BEGIN DATA FOR ANALYSIS
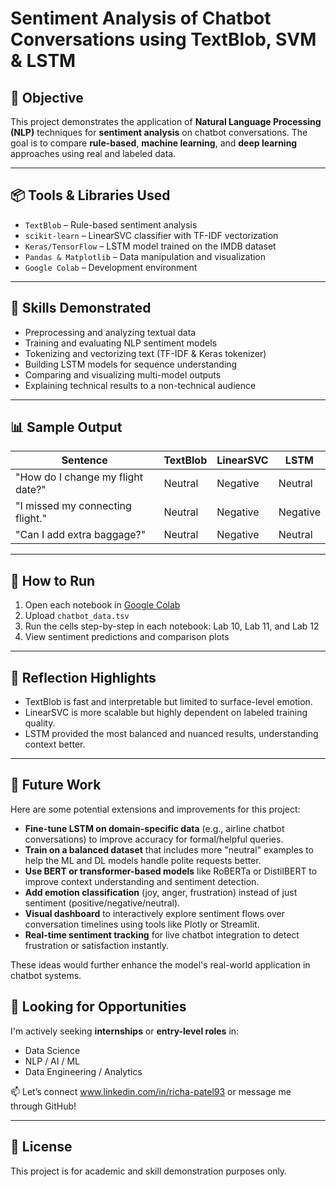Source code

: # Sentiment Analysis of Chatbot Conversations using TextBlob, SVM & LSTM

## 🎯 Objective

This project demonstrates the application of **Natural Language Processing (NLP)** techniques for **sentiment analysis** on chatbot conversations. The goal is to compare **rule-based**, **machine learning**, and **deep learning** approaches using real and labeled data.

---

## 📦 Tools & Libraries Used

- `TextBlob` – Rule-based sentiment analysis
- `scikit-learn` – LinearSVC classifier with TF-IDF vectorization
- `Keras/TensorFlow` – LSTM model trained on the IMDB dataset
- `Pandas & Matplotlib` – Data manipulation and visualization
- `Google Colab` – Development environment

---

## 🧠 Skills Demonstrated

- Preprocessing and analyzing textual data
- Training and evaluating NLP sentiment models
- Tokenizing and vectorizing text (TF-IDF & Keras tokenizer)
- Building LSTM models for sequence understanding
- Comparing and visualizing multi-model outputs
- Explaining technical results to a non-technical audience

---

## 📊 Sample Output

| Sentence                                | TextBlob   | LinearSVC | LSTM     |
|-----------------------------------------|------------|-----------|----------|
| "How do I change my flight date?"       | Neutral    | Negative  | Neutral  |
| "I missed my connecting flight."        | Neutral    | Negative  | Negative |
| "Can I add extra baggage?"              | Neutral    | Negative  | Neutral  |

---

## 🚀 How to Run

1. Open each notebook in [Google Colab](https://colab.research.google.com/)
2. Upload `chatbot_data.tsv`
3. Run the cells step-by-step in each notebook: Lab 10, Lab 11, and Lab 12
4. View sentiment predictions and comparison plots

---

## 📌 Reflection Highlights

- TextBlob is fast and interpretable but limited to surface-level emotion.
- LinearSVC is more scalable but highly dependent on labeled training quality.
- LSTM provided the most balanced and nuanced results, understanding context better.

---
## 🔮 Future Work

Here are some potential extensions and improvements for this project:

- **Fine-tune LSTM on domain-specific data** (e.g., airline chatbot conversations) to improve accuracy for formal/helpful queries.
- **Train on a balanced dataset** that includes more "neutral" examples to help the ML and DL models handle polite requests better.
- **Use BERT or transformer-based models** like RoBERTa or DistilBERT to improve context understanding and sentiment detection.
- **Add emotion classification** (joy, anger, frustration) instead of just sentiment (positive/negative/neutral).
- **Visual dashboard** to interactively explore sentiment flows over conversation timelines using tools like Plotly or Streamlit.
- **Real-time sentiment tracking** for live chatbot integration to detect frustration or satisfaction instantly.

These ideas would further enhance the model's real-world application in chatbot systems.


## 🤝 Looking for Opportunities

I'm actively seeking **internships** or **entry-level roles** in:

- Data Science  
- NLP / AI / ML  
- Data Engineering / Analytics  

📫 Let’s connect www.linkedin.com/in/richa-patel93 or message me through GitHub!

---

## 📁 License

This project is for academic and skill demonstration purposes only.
END DATA FOR ANALYSIS
### [TASK PROMPT]
Search the listing above for lines containing "dataset", and copy them.

### [RESPONSE AREA]
- `Keras/TensorFlow` – LSTM model trained on the IMDB dataset
- **Train on a balanced dataset** that includes more "neutral" examples to help the ML and DL models handle polite requests better.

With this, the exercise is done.